Obiettivo del compito: Prosegua il discorso sulla libertà religiosa a partire dall'ultima frase riportata, mantenendone il tono e l'argomento.

### Brano dell'esercizio

Il cardinale segretario di Stato Pietro Parolin è intervenuto al simposio sul tema «Promuovere e difendere la libertà religiosa a livello internazionale attraverso la diplomazia», che ha avuto luogo mercoledì 30 settembre all’ambasciata degli Stati Uniti d’America presso la Santa Sede. Pubblichiamo di seguito in una nostra traduzione dall’inglese le osservazioni conclusive svolte dal porporato.

Eccellenze, Signore e Signori,

Desidero ringraziare l’Ambasciatore Gingrich e il personale dell’Ambasciata degli Stati Uniti d’America presso la Santa Sede per aver organizzato questo importante simposio di un giorno, in cui si è riflettuto sul tema «Promuovere e difendere la libertà religiosa internazionale attraverso la diplomazia». Sono grato dell’invito a offrire alcuni spunti di riflessione a conclusione.

Cari Amici,

La tutela e la promozione della libertà di religione è un tratto caratteristico dell’attività diplomatica della Santa Sede. Questo diritto umano fondamentale, insieme all’inviolabile diritto alla vita, costituisce il fondamento solido e indispensabile di molti altri diritti umani. La violazione di questa libertà compromette il godimento di tutti i diritti e minaccia la dignità della persona umana. Di fatto, in riconoscimento della centralità di questo diritto fondazionale, la libertà di religione è sancita nella legislazione costituzionale di molte nazioni e viene menzionata in un ampio spettro di convenzioni internazionali, compresa la Dichiarazione Universale dei Diritti Umani. Il concilio Vaticano II ha dedicato un intero documento alla libertà religiosa, rispecchiando la crescente consapevolezza e importanza di rispettare tale libertà fondamentale. In Dignitatis humanae leggiamo che questa libertà significa «che gli esseri umani devono essere immuni dalla coercizione da parte dei singoli individui, di gruppi sociali e di qualsivoglia potere umano, così che in materia religiosa nessuno sia forzato ad agire contro la sua coscienza né sia impedito, entro debiti limiti, di agire in conformità ad essa: privatamente o pubblicamente, in forma individuale o associata» (n. 2).

Al centro dell’esercizio della libertà di professare e praticare una certa religione, o di non seguirne alcuna, se così si sceglie, c’è l’esercizio della libertà di coscienza, il luogo sacro interiore della natura trascendente dell’uomo dove «l’uomo scopre una legge che non è lui a darsi, ma alla quale invece deve obbedire. Questa voce, che lo chiama sempre ad amare, a fare il bene e a fuggire il male, al momento opportuno risuona nell’intimità del cuore […]. L’uomo ha in realtà una legge scritta da Dio dentro al cuore […]. La coscienza è il nucleo più segreto e il sacrario dell’uomo, dove egli è solo con Dio, la cui voce risuona nell’intimità» (Concilio Vaticano II, Gaudium et spes, n. 16). La Chiesa ha sempre sostenuto la necessità di rispettare il forum interno della propria coscienza, non solo per il suo legame intrinseco con la libertà di religione, ma anche perché è il luogo sacro interiore della persona umana. Purtroppo stiamo assistendo a un numero crescente di esempi in cui questa libertà viene violata, perfino con la forza, dalla legislazione civile, cosa che di fatto equivale a un attacco alla dignità della persona umana.

######
### Dati forniti

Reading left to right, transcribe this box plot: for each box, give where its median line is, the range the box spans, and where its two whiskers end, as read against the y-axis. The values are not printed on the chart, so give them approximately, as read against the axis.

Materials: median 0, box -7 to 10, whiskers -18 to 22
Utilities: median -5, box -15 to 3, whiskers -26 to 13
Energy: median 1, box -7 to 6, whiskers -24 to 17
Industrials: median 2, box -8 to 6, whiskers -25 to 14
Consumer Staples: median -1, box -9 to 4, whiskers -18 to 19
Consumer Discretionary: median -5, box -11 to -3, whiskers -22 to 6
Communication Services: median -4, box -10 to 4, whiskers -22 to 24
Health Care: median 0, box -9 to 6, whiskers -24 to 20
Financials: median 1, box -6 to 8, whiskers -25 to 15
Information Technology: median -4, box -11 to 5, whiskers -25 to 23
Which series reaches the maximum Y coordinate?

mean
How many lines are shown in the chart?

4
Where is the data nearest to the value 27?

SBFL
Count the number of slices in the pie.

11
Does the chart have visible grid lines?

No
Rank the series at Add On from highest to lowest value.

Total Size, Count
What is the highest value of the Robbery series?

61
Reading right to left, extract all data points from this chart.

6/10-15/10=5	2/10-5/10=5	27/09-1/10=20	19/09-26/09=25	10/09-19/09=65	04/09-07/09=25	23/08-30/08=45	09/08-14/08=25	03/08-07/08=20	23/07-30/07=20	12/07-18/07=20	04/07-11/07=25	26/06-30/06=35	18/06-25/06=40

######

Risposta all'esercizio:
Vorrei suggerire che, almeno in parte, alcune delle difficoltà che stiamo sperimentando riguardo alla violazione della libertà di religione a livello globale, derivano da un fondamentale fraintendimento del significato di libertà umana. Gli attacchi alla libertà di religione sono spesso motivati da paura e da ideologia: da parte di regimi totalitari che usano il potere per imporre restrizioni draconiane, come si osserva, per esempio, in paesi dove la pratica di alcune tradizioni religiose è vietata e le “minoranze” sono attivamente perseguitate, ma anche dalle voci intolleranti del “politicamente corretto”, che “mettono a tacere” e condannano quelle credenze, tradizioni e pratiche religiose che si scontrano con la loro ideologia progressista, etichettandole come “odiose” e “intolleranti”. È ora che riflettiamo più profondamente sulle radici dell’“intolleranza” in simili situazioni e, in particolare sulla riduzione dello spazio pubblico per il dialogo per e con quanti praticano la loro fede apertamente. Di fatto, il livello di rispetto della libertà di religione nella sfera pubblica è un chiaro indicatore della salute di ogni società; pertanto, ne consegue che è pure una “cartina al tornasole” per il livello di rispetto esistente anche per tutti gli altri diritti umani fondamentali.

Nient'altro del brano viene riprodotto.